Apesar de avanços em políticas de acesso à educação, o sistema educacional brasileiro ainda enfrenta desafios estruturais significativos, especialmente no que diz respeito à permanência e progressão dos estudantes. Dados recentes revelam que mais de 4,2 milhões de alunos da educação básica estão em situação de atraso escolar, o que corresponde a aproximadamente 12,5% das matrículas no país.

O levantamento, divulgado por instituições educacionais e especialistas do setor, considera o atraso escolar como a diferença entre a idade do aluno e o ano letivo cursado, evidenciando impactos de fatores como desigualdade socioeconômica, defasagem de aprendizagem, evasão temporária e carência de infraestrutura educacional em diversas regiões do país.

O fenômeno atinge principalmente estudantes do ensino fundamental e médio, com maior incidência nas regiões Norte e Nordeste, onde há maior vulnerabilidade social e menor acesso a recursos pedagógicos e digitais. Especialistas apontam que a pandemia de Covid-19 agravou esse cenário, ampliando as lacunas de aprendizagem, especialmente entre alunos de baixa renda.

“Estamos diante de um desafio urgente: garantir que os estudantes não apenas ingressem na escola, mas que tenham condições reais de permanecer e aprender com qualidade”, destacou a educadora e pesquisadora Ilona Becskeházy.

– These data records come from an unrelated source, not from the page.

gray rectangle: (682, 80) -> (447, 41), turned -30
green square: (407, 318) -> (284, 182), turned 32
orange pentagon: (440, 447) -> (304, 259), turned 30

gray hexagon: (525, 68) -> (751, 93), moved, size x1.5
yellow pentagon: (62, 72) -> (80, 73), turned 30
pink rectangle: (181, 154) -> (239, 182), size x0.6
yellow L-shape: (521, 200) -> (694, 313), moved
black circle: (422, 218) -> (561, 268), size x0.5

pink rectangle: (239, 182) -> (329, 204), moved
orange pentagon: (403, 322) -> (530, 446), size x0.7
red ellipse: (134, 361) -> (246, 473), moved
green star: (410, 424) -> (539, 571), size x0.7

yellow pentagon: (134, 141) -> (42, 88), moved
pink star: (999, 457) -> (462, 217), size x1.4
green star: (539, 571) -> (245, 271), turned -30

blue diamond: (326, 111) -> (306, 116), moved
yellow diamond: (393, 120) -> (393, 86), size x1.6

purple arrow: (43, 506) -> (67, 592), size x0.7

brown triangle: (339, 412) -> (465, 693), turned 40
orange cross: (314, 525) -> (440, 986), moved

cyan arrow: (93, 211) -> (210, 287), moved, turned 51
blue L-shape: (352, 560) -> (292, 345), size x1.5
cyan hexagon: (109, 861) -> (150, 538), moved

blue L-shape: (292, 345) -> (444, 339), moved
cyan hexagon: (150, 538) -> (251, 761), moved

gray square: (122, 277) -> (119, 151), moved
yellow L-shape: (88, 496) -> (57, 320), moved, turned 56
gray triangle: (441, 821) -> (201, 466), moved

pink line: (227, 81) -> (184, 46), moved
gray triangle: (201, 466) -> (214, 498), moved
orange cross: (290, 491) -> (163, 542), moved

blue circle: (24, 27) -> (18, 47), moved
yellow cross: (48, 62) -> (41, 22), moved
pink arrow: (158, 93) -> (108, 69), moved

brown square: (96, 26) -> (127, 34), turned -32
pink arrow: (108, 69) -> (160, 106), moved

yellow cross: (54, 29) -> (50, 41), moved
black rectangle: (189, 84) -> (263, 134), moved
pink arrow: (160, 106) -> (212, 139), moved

Para especialistas, enfrentar esse quadro exige investimentos consistentes em formação de professores, acompanhamento pedagógico, infraestrutura e políticas públicas intersetoriais, além do fortalecimento de programas de recuperação da aprendizagem, como reforço escolar, ensino em tempo integral e educação inclusiva.

O Ministério da Educação (MEC) reconhece o desafio e tem priorizado ações voltadas à recomposição das aprendizagens, com o lançamento de programas como o Pacto Nacional pela Retomada das Aprendizagens, em parceria com estados e municípios. No entanto, entidades educacionais cobram maior articulação e financiamento para políticas de longo prazo.